The view on the screen looked calm. But Rosson was well aware it was a deceptive calm. There was violence in the children’s minds now. Mostly it kept below the surface. But every day some time it erupted.
They’d accomplished what it had taken hundreds of generations of Stone Age children to accomplish—and done it in a flash of days. They had invented language. But what language was it they had invented?
Vidya, followed by the other children, had passed through the babbling phase. It was now clear to Rosson that it hadn’t been just a babbling of sounds—but a babbling of ideas and concepts. They had resumed whole speech. However it was a whole speech that bore little relation to the whole speech they had been learning before the crisis. And it was interrupted by storms of violent, destructive activity that left the children lying about the room exhausted, hunted nearly to death by the pack of zombie words.
The computer programme to analyse their new language lay barely started on Rosson’s desk.
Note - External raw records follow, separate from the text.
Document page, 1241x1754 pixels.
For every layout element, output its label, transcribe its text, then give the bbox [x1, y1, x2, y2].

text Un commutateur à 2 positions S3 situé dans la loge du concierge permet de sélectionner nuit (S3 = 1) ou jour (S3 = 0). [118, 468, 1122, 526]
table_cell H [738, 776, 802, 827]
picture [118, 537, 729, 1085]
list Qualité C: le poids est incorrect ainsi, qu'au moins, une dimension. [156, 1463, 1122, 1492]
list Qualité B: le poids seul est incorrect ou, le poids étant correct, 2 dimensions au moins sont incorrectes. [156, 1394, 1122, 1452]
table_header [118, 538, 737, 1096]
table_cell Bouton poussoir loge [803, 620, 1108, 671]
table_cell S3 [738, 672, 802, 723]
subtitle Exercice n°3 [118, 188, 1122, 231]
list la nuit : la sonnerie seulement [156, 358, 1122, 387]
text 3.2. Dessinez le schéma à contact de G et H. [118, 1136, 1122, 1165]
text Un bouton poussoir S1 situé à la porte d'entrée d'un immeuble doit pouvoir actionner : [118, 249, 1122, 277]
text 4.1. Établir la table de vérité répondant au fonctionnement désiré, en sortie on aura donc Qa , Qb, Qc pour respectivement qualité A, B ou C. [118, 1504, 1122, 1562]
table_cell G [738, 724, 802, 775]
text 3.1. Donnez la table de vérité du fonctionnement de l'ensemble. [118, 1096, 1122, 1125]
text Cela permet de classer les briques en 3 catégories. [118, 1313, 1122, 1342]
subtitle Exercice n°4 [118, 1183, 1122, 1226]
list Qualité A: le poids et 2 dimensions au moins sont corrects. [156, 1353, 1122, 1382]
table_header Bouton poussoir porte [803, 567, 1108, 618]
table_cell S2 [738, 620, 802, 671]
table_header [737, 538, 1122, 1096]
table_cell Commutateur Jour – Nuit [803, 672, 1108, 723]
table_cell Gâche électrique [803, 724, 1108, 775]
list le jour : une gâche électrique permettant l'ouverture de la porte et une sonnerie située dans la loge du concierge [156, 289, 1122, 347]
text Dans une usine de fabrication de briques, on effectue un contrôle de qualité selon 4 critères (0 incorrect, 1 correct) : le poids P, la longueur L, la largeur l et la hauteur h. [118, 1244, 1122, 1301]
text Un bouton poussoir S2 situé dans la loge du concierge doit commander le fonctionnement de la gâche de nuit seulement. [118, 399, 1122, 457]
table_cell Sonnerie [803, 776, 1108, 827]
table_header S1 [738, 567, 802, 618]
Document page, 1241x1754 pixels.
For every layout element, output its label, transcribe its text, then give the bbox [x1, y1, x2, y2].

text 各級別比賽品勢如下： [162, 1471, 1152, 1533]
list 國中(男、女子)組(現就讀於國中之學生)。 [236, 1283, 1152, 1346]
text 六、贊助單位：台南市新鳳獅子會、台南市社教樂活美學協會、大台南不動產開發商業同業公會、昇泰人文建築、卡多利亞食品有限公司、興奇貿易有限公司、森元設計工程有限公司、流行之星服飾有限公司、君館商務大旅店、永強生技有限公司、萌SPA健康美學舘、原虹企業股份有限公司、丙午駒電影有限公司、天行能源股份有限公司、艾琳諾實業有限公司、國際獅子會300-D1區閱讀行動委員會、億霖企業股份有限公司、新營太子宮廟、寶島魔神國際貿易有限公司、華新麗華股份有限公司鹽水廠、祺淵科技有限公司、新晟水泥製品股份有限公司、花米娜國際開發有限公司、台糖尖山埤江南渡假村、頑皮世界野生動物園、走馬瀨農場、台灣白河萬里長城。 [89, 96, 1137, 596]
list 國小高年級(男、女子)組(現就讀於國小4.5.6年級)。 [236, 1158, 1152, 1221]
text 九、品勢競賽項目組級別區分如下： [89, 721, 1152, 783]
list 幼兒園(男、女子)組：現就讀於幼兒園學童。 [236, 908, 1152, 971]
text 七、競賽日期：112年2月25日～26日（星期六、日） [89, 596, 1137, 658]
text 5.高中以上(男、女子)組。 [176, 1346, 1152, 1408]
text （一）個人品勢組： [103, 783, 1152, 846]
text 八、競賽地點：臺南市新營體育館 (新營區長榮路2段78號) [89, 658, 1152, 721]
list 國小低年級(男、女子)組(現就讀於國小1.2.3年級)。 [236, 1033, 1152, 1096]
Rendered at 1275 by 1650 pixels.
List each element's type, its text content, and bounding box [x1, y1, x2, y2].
He had no time. Things were going too fast. He felt like a blind man staring at Madame Curie’s blob of radium—seeing nothing, but getting his blind eyes burnt in the process.
As he watched, Vidya rose with a savage snarl twisting his face. He began to stalk an invisible prey. Picking up speed, he trotted off in a long ellipse around the room.
Every time a crisis occurred, a fresh variable seemed to be thrown into the equation. Fresh neural pathways fused open. The brain was blowing fuses—but the fuse wires sprouted across the gaps spontaneously, and rapidly—almost as a function of the fusing itself.
The experiment was out of control now, and only Rosson was interested.
What to do about it? Withdraw PSF from their diet? When the drug was so obviously producing results?
Vasilki got up next and set off on her own course round the room, helter-skelter.
Then Rama. Then Gulshen.
Soon the four children were running round the room, faces warped with concentration.
Briefly Rosson switched the monitor to the two other environments, hunting for a nurse. But there was nobody on duty in the logic world. Nobody seemed to be on duty in Richard Jannis’s world.
He telephoned the nurses’ standby room upstairs.
“That’s Martinson? Rosson here. Get down to the Embedding World will you? You may have to use the Trankkit. But stay in the airlock till I tell you. I want to watch the crisis develop—”
Then he cut back to Sole’s children. Zoomed in on their snarling, obsessed expressions.
The ellipses they were running wound tighter and more furiously as he looked. He understood the relation between movement and speech in his own logic world. There, the dance of the children was a redundancy strategy—letting language be purified of excess. But here something else was going on. Some different, new relationship between motion and thought. Between the movement areas of the brain and the symbol areas. Were the tensions in the children’s minds discharging themselves out of the symbol world of thought and language, into the world of movement? Or were new symbolic relationships being formed by these mad bursts of activity themselves?
Rosson chewed his fingernail as he thought about the effect of new cross-modal connections forming in the brain…
“Martinson here. I’m in the airlock. They’ve got some pretty vicious expressions on their faces, that lot, Mr Rosson—”
“Yes, well don’t go in yet.”
Suppose PSF speeded up the manufacture of ‘information molecules’ to such an extent that the mind got over-saturated, would the mind be forced to create fresh symbols to carry on functioning? And would these symbols be formed in the action centres of the brain, if the normal symbol areas were already overloaded? Then these would be ‘action-symbols’—symbols that sensed it as their duty to manipulate the outside world directly. The way that magicians used to believe they could, through their spells and magic shapes—their ‘reality symbols’.
The children raced closer to a fearful density of symbolic experience.
Abruptly, they collided. Limbs were mixed up together as madly as a Hindu god’s. Then the four bodies were hurled apart as if by an electric shock.
They fell apart so violently that Gulshen was left lying up against the maze wall with her left leg crumpled under her body at an impossible angle.
“Martinson—get in there! The girl’s smashed her bloody leg!”